Approfittando di provvisoria libertà, mi dirigevo a Est, verso la scorrevole lingua madre se poe far, lontano dall’esplosivo ‘a spol nen. Scontento danzatore, ero senza scopo ma con direzione. Per strada potevo chiedermi quale il sentiero. La morte di Amerini mi lasciava solo. Avrei visitato posti e persone che non vedevo da dieci e più anni.
Mi sono fermato qui. Assistito da giovane peruviana con inesatto accento veneto che non c’era dieci anni prima, il resto delle cose più o meno le stesse, con inclinazione verso l’alto, e delle domande che mi posso fare. Può esprimersi il legame col territorio in molti territori? Se diventa un mezzo e non un fine, i vini saranno autentici? E se i vini sono buoni, che ne è dell’autenticità? Problemi miei, qui trovavo una facilità di vita e di rapporti e le cose prima delle domande.
Alla sera cenavo qui. Bella Sarah, bellissimo il posto, l’uliveto, le botti abitazioni, il grande orto biodinamico. Mangiavamo a metri zero, come diceva lo chef di accento napoletano assai ma di nome Mike e nato a New York. Ai tavoli ragazza svedese, come deve essere, agisci locale pensa globale. Sento i numeri aggiornati del Prosecco, ogni giorno sulla Terra se ne stappano due milioni di bottiglie. Ne assaggio diverse tipologie, da vigna vecchia, ancestrale ma sboccato, senza solfiti, più zucchero meno zucchero. Mia inettitudine a cogliere tante piccole differenze in un vino così delicato. Penso a quante tipologie di pastiglie per il mal di testa inventi il marketing, rimango perplesso. Problemi miei, qui trovavo cura e bellezza come sentiero, e una delicata fortissima volontà di procedervi.
Arrivavo fino a qui, posto di donne, la comandante in capo tipo tosto. Il luogo e le persone mi appaiono più uguali che diverse, l’unico divenuto sono io. Mi viene fatto notare che l’azienda si è fatta più robusta, le macchine e i mutui più grandi, gl’impianti delle vigne migliorati, sullo sfondo della competizione sulla qualità e il prezzo. Qui trovavo una percezione chiara di come va il mondo, c’è il mercato e ci sono rimedi tecnici e c’è la volontà di adottarli perché sentiti necessari. Potevo chiedermi se era un sistema di pensiero o una fede, ma era un problema mio.
Mancavo l’incontro con Stefano, ci sfiorammo per strada, lui diretto a sud io a nord. Ci prendemmo in giro al telefono, non potei prendere visione della sua barba biodinamica e di un sentiero percorso da un’altra volontà.
Arrivai anche qui, e mi piacerebbe mettere un link, ma l’unico è il mio. Gregorio divaga, come allora. Qui è l’asse del mondo, ed è una pianta di prosecco, ed eterna la Grande Guerra. Riporterò solo questa: molti veneti parteciparono all’invasione della Russia da parte di Napoleone, molti morirono e alcuni si stabilirono. Scende dall’aereo bielorusso un ragazzo, è tale e quale a Putin, ma il suo nome è Putìn, che in dialetto vuol dire pargolo.

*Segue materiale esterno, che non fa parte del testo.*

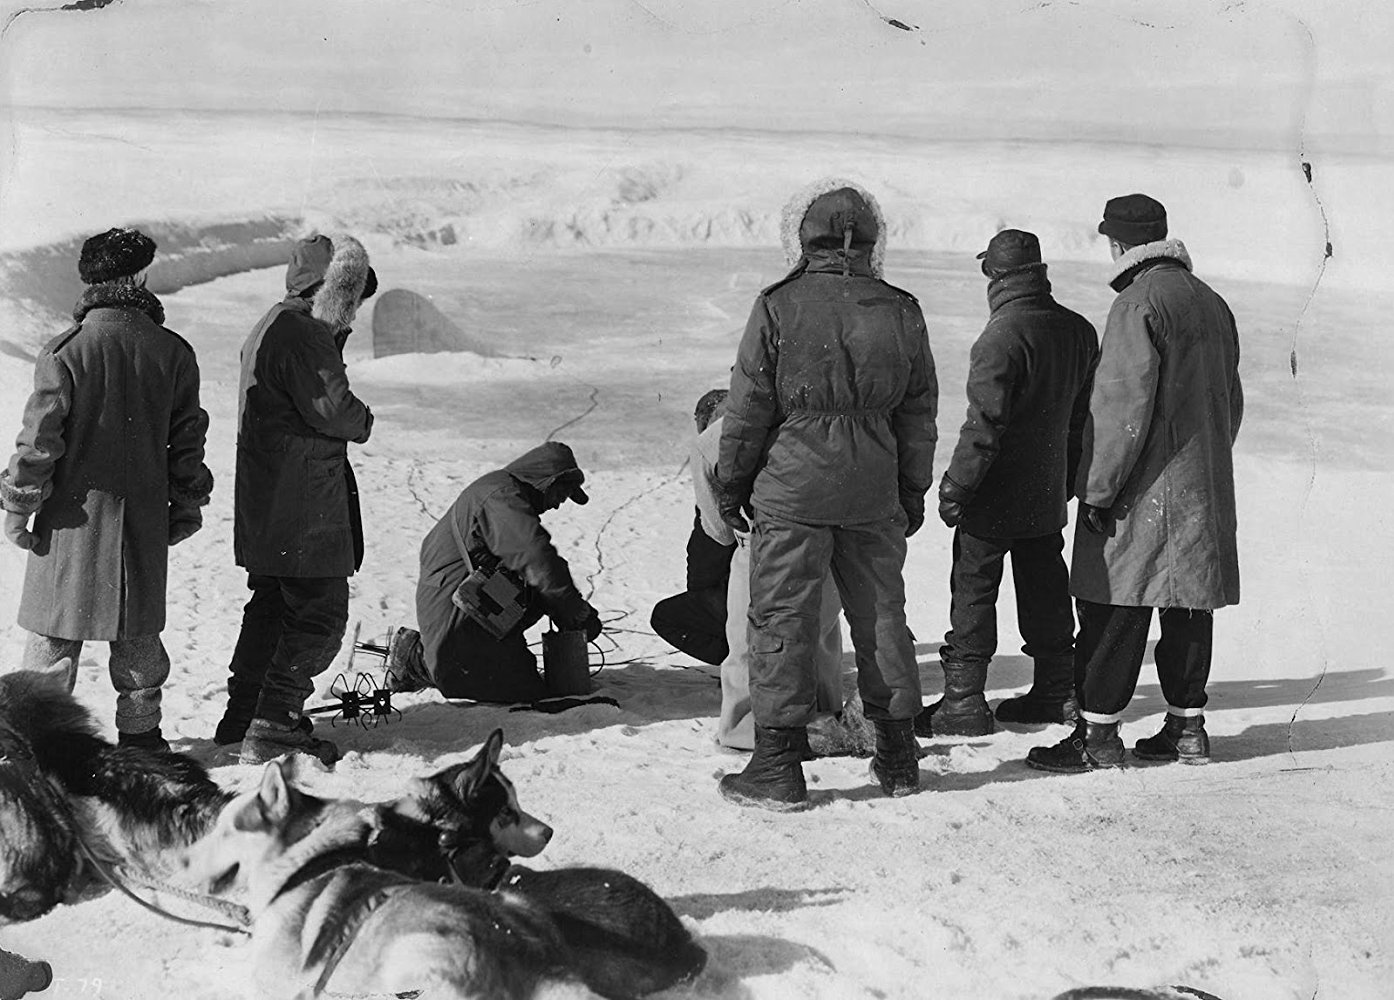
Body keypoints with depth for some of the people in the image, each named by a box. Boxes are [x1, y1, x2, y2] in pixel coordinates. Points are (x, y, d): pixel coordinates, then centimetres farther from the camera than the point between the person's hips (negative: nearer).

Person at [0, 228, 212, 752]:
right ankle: (140, 733, 23)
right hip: (144, 521, 3)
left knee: (54, 632, 7)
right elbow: (187, 438, 5)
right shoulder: (173, 352, -2)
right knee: (138, 632, 16)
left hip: (74, 517, -3)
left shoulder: (64, 352, -12)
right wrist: (186, 507, 16)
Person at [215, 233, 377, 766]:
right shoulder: (300, 334, -17)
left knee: (272, 607, 19)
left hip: (265, 506, 11)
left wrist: (336, 340, 3)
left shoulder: (270, 327, 18)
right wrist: (363, 421, 0)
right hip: (303, 509, -11)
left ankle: (243, 718, 26)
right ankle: (273, 730, -5)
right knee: (319, 615, -5)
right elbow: (332, 411, -21)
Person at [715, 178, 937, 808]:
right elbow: (918, 411, 9)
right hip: (874, 494, 4)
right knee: (880, 614, 14)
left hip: (793, 484, -4)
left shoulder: (778, 307, -7)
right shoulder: (900, 311, 4)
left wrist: (732, 483, 7)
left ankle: (778, 765, 1)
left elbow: (748, 407, -4)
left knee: (782, 617, 1)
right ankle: (899, 757, 22)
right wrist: (913, 491, 18)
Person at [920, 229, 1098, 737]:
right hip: (1049, 497, 7)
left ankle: (963, 700, 3)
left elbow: (984, 424, -22)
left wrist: (955, 486, -14)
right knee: (1046, 589, 16)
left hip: (994, 502, -7)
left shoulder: (1002, 337, -21)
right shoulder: (1078, 330, 4)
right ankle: (1058, 690, 25)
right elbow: (1084, 413, 14)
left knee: (974, 590, 1)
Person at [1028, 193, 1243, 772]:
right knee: (1188, 610, 12)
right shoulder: (1211, 303, 14)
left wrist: (1099, 490, -15)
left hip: (1143, 495, -8)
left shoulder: (1139, 304, -14)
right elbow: (1230, 401, 21)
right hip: (1205, 491, 8)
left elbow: (1124, 407, -19)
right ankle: (1187, 725, 17)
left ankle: (1097, 735, -2)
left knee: (1114, 615, -4)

Da Valdobbiadene scrivono al presidente russo se volesse fare l’esame del DNA. Nessuna risposta dal karateka, supposero non ritenesse opportuno seminare il dubbio che il nazionalismo russo avesse le sue origini nella zona del prosecco, lasciarono cadere la cosa.

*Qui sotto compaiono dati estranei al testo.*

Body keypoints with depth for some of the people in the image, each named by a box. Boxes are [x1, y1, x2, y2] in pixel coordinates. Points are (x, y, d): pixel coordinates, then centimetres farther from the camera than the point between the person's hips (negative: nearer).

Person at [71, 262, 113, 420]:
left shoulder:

Non c’è o non più volontà in Gregorio, e sembra una forma di felicità. Prima di lasciarci però vuole che andiamo a fare una foto di certe erte ripe di vigne, malandate perché vogliono un lavoro eroico, che oggi non è standard. Chiedo se la posizione eroica fa il vino eroico, mi dice di no mentre mi mostra un buco sul sentiero, dove stava il cannone nel ’17, puntato sul Piave.